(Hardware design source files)
▽
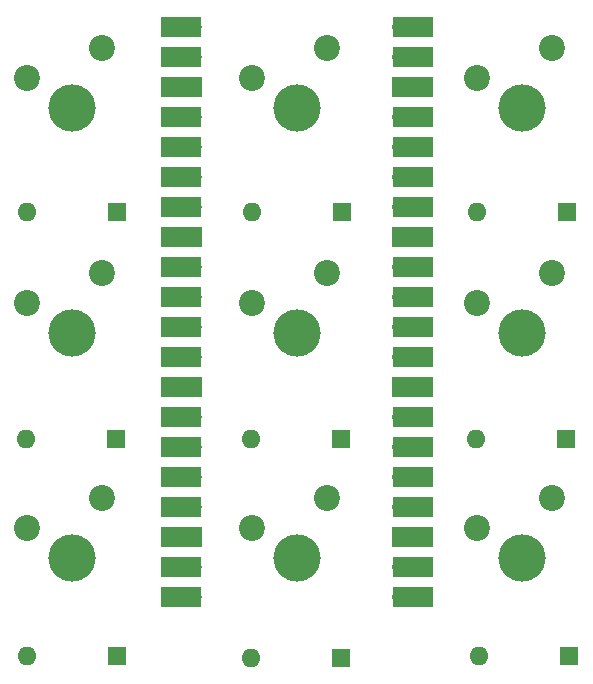
<source format=gbr>
%TF.GenerationSoftware,KiCad,Pcbnew,8.0.3*%
%TF.CreationDate,2024-08-31T16:39:55+01:00*%
%TF.ProjectId,macropad,6d616372-6f70-4616-942e-6b696361645f,rev?*%
%TF.SameCoordinates,Original*%
%TF.FileFunction,Soldermask,Bot*%
%TF.FilePolarity,Negative*%
%FSLAX46Y46*%
G04 Gerber Fmt 4.6, Leading zero omitted, Abs format (unit mm)*
G04 Created by KiCad (PCBNEW 8.0.3) date 2024-08-31 16:39:55*
%MOMM*%
%LPD*%
G01*
G04 APERTURE LIST*
%ADD10C,4.000000*%
%ADD11C,2.200000*%
%ADD12R,1.600000X1.600000*%
%ADD13O,1.600000X1.600000*%
%ADD14O,1.700000X1.700000*%
%ADD15R,3.500000X1.700000*%
%ADD16R,1.700000X1.700000*%
G04 APERTURE END LIST*
D10*
%TO.C,SW5*%
X66510000Y-74130000D03*
D11*
X69050000Y-69050000D03*
X62700000Y-71590000D03*
%TD*%
D12*
%TO.C,D3*%
X89320000Y-63900000D03*
D13*
X81700000Y-63900000D03*
%TD*%
D10*
%TO.C,SW2*%
X66510000Y-55080000D03*
D11*
X69050000Y-50000000D03*
X62700000Y-52540000D03*
%TD*%
D12*
%TO.C,D4*%
X51160000Y-83100000D03*
D13*
X43540000Y-83100000D03*
%TD*%
D10*
%TO.C,SW6*%
X85560000Y-74130000D03*
D11*
X88100000Y-69050000D03*
X81750000Y-71590000D03*
%TD*%
D10*
%TO.C,SW8*%
X66510000Y-93180000D03*
D11*
X69050000Y-88100000D03*
X62700000Y-90640000D03*
%TD*%
D10*
%TO.C,SW9*%
X85560000Y-93180000D03*
D11*
X88100000Y-88100000D03*
X81750000Y-90640000D03*
%TD*%
D10*
%TO.C,SW7*%
X47460000Y-93180000D03*
D11*
X50000000Y-88100000D03*
X43650000Y-90640000D03*
%TD*%
D12*
%TO.C,D7*%
X51260000Y-101500000D03*
D13*
X43640000Y-101500000D03*
%TD*%
D12*
%TO.C,D6*%
X89260000Y-83100000D03*
D13*
X81640000Y-83100000D03*
%TD*%
D12*
%TO.C,D2*%
X70270000Y-63900000D03*
D13*
X62650000Y-63900000D03*
%TD*%
D12*
%TO.C,D9*%
X89570000Y-101500000D03*
D13*
X81950000Y-101500000D03*
%TD*%
D10*
%TO.C,SW1*%
X47460000Y-55080000D03*
D11*
X50000000Y-50000000D03*
X43650000Y-52540000D03*
%TD*%
D10*
%TO.C,SW4*%
X47460000Y-74130000D03*
D11*
X50000000Y-69050000D03*
X43650000Y-71590000D03*
%TD*%
D12*
%TO.C,D5*%
X70210000Y-83100000D03*
D13*
X62590000Y-83100000D03*
%TD*%
D12*
%TO.C,D8*%
X70210000Y-101700000D03*
D13*
X62590000Y-101700000D03*
%TD*%
D10*
%TO.C,SW3*%
X85560000Y-55080000D03*
D11*
X88100000Y-50000000D03*
X81750000Y-52540000D03*
%TD*%
D12*
%TO.C,D1*%
X51220000Y-63900000D03*
D13*
X43600000Y-63900000D03*
%TD*%
D14*
%TO.C,U1*%
X75400000Y-48220000D03*
D15*
X76300000Y-48220000D03*
D14*
X75400000Y-50760000D03*
D15*
X76300000Y-50760000D03*
D16*
X75400000Y-53300000D03*
D15*
X76300000Y-53300000D03*
D14*
X75400000Y-55840000D03*
D15*
X76300000Y-55840000D03*
D14*
X75400000Y-58380000D03*
D15*
X76300000Y-58380000D03*
D14*
X75400000Y-60920000D03*
D15*
X76300000Y-60920000D03*
D14*
X75400000Y-63460000D03*
D15*
X76300000Y-63460000D03*
D16*
X75400000Y-66000000D03*
D15*
X76300000Y-66000000D03*
D14*
X75400000Y-68540000D03*
D15*
X76300000Y-68540000D03*
D14*
X75400000Y-71080000D03*
D15*
X76300000Y-71080000D03*
D14*
X75400000Y-73620000D03*
D15*
X76300000Y-73620000D03*
D14*
X75400000Y-76160000D03*
D15*
X76300000Y-76160000D03*
D16*
X75400000Y-78700000D03*
D15*
X76300000Y-78700000D03*
D14*
X75400000Y-81240000D03*
D15*
X76300000Y-81240000D03*
D14*
X75400000Y-83780000D03*
D15*
X76300000Y-83780000D03*
D14*
X75400000Y-86320000D03*
D15*
X76300000Y-86320000D03*
D14*
X75400000Y-88860000D03*
D15*
X76300000Y-88860000D03*
D16*
X75400000Y-91400000D03*
D15*
X76300000Y-91400000D03*
D14*
X75400000Y-93940000D03*
D15*
X76300000Y-93940000D03*
D14*
X75400000Y-96480000D03*
D15*
X76300000Y-96480000D03*
D14*
X57620000Y-96480000D03*
D15*
X56720000Y-96480000D03*
D14*
X57620000Y-93940000D03*
D15*
X56720000Y-93940000D03*
D16*
X57620000Y-91400000D03*
D15*
X56720000Y-91400000D03*
D14*
X57620000Y-88860000D03*
D15*
X56720000Y-88860000D03*
D14*
X57620000Y-86320000D03*
D15*
X56720000Y-86320000D03*
D14*
X57620000Y-83780000D03*
D15*
X56720000Y-83780000D03*
D14*
X57620000Y-81240000D03*
D15*
X56720000Y-81240000D03*
D16*
X57620000Y-78700000D03*
D15*
X56720000Y-78700000D03*
D14*
X57620000Y-76160000D03*
D15*
X56720000Y-76160000D03*
D14*
X57620000Y-73620000D03*
D15*
X56720000Y-73620000D03*
D14*
X57620000Y-71080000D03*
D15*
X56720000Y-71080000D03*
D14*
X57620000Y-68540000D03*
D15*
X56720000Y-68540000D03*
D16*
X57620000Y-66000000D03*
D15*
X56720000Y-66000000D03*
D14*
X57620000Y-63460000D03*
D15*
X56720000Y-63460000D03*
D14*
X57620000Y-60920000D03*
D15*
X56720000Y-60920000D03*
D14*
X57620000Y-58380000D03*
D15*
X56720000Y-58380000D03*
D14*
X57620000Y-55840000D03*
D15*
X56720000Y-55840000D03*
D16*
X57620000Y-53300000D03*
D15*
X56720000Y-53300000D03*
D14*
X57620000Y-50760000D03*
D15*
X56720000Y-50760000D03*
D14*
X57620000Y-48220000D03*
D15*
X56720000Y-48220000D03*
%TD*%
M02*

</source>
△
#### Job item:
Lines in the records above that contain the word "LIST" need to be counted; the reply is that number and nothing else.

#### Exercise output:
2